Ranked probability skill scores (RPSS's) were calculated for each month separately, using the combined forecast probabilities, and comparing the forecasts to a strategy of climatology. The scores for six months are shown in Fig. 2, where they are compared to the skill of persistence forecasts. The seasonal dependence of skill is clearly apparent for both the model and the persistence forecasts. For forecasts of NIÑO3 at any time of year, skill drops rapidly for forecasts extending through about April and May. Forecasts for January and March are therefore skillful at long lead-times (top panels), whereas forecasts for May and July are skillful only at short lead-times (middle panels). Although detailed comparisons of the skill scores should be avoided because of the small number of forecasts involved, the model forecasts appear to outscore persistence at all times of year for lead -times longer than about only 1 month. The strength of the model forecasts is most clearly evident during March. At 0-month lead, the skill of the model and persistence forecasts is about equal, except in March (when the model forecasts are superior), and November (when persistence forecasts are better). Thus forecasts of NIÑO3 anomalies made from May show marginal positive skill out to March of the following year.

References:

Barnston, A. G., and C. F. Ropelewski, 1992: Prediction of ENSO using canonical correlation analysis. J. Climate, 5, 1316 1345.

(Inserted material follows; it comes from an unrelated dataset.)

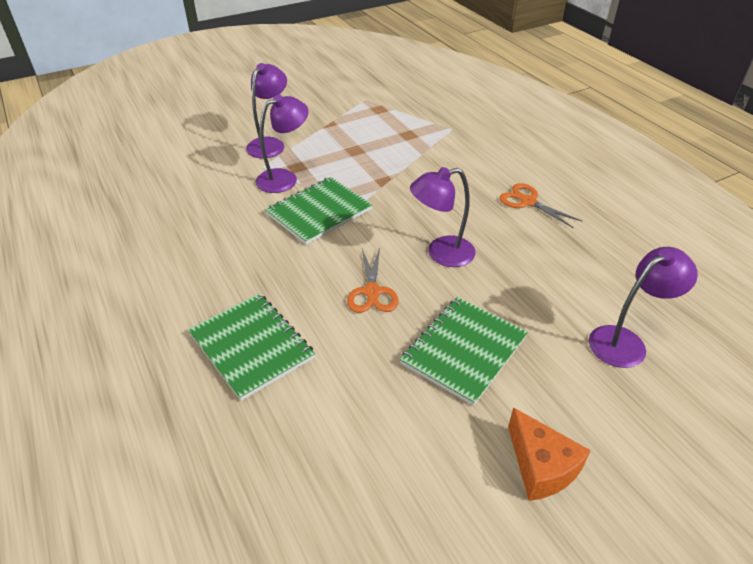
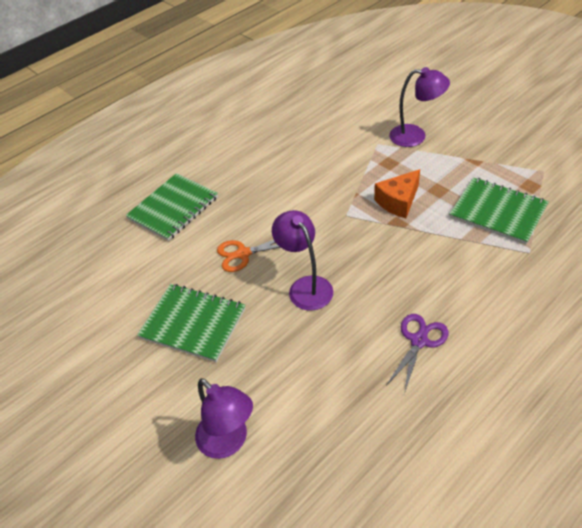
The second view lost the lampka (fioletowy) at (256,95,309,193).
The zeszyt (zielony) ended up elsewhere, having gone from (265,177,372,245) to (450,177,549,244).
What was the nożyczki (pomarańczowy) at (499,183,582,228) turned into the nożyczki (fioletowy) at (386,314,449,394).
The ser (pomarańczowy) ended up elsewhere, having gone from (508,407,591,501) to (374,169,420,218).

Daan, H., 1985: Sensitivity of verification scores to the classification of the predictand. Mon. Wea. Rev., 113, 1384-1392.

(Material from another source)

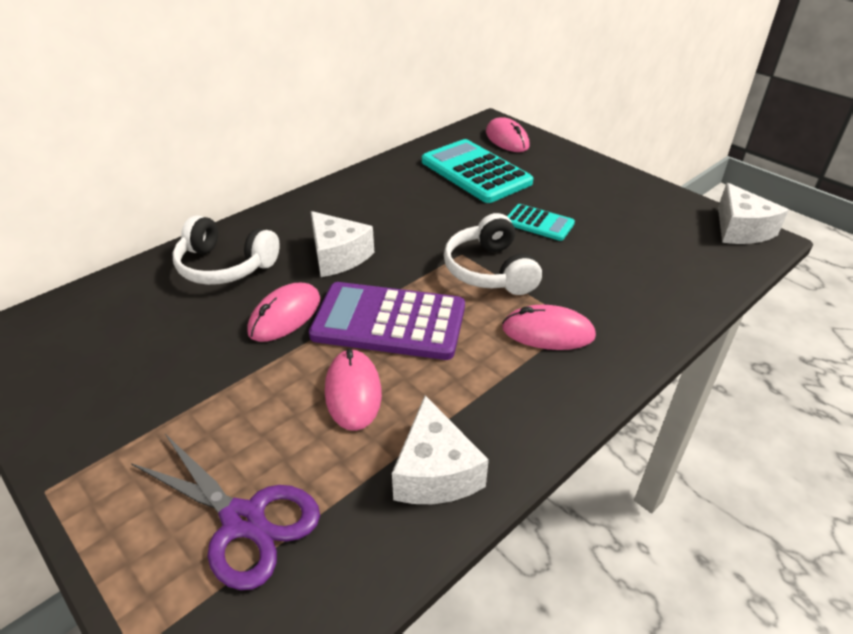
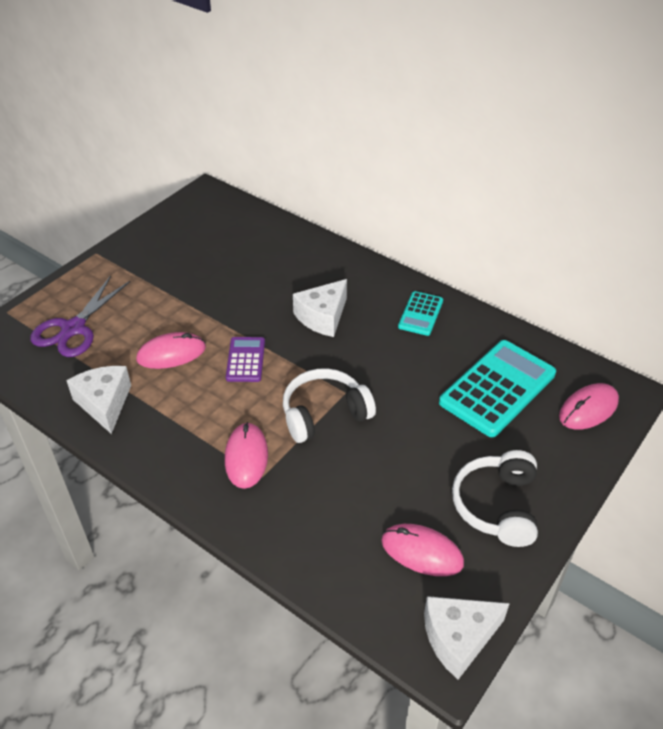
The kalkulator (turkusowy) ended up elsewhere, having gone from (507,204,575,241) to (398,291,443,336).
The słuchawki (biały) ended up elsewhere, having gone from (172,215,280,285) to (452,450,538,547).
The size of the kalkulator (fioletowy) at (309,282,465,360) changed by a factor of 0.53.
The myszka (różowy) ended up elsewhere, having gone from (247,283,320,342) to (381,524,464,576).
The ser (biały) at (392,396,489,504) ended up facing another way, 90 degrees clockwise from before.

Epstein, E. S., 1969b: A scoring system for probability forecasts of ranked categories. J. Appl. Meteor., 8, 985-987.

Huberty, C. J., 1994: Applied Discriminant Analysis. Wiley, 466 pp.

Mason, S. J., and G. M. Mimmack, 2001: Comparison of some statistical methods of probabilistic forecasting of ENSO. J. Climate, submitted.

Penland, C., and P. D. Sardeshmukh, 1995: The optimal growth of tropical sea surface temperature anomalies. J. Climate, 8, 1999-2024.

Wilks, D. S., 1995: Statistical Methods in the Atmospheric Sciences. Academic Press, 467 pp.

The forecast probabilities averaged across the six models are presented in the table below. Probabilities are highest for the "normal" category to the end of 2001, and there are indications of a beginning of a warm/El Niño episode in the second quarter of 2002.
Month Lead-time "La Niña" "Cool" "Normal" "Warm" "El Niño"
Jun 2001 0 0.290 0.364 0.233 0.101 0.012
Jul 2001 1 0.146 0.218 0.357 0.186 0.092
Aug 2001 2 0.146 0.179 0.302 0.219 0.155
Sep 2001 3 0.110 0.244 0.298 0.209 0.139
Oct 2001 4 0.122 0.260 0.284 0.201 0.134
Nov 2001 5 0.101 0.231 0.296 0.224 0.149
Dec 2001 6 0.122 0.242 0.273 0.271 0.091
Jan 2002 7 0.221 0.261 0.209 0.198 0.110
Feb 2002 8 0.390 0.158 0.152 0.199 0.102
Mar 2002 9 0.319 0.198 0.140 0.211 0.132
Apr 2002 10 0.242 0.139 0.130 0.218 0.272
May 2002 11 0.122 0.219 0.132 0.216 0.312



Fig. 1.Reliability diagram for retroactive combined forecasts at increasing lead-times of "La Niña" (solid thin line), "cool" (dashed thin line), "normal" (dotted line), "warm" (dashed thick line), and "El Niño" (solid thick line) conditions for the 20-year period January 1981-December 2000. Forecasts at all lead-times and for all months are pooled. The histograms indicate the frequency of forecasts with probabilities in the ranges 0.0 0.05, 0.05 0.15, 0.15 0.25, , 0.95 1.0. The y-axes range to 1700. The top histogram is for "El Niño" conditions, the second top for "warm" conditions etc..

Fig. 2.Ranked probability skill scores for retroactive combined forecasts at increasing lead-times of monthly NIÑO3 sea surface temperature anomaly categories for the 20-year period January 1981-December 2000. The skill scores are calculated with reference to a strategy of forecasting climatology. The black bars represent the scores for the models, and the gray bars are for forecasts of persisted anomaly categories. The light gray bands indicate the April May period, which approximates the "spring barrier" in predictability.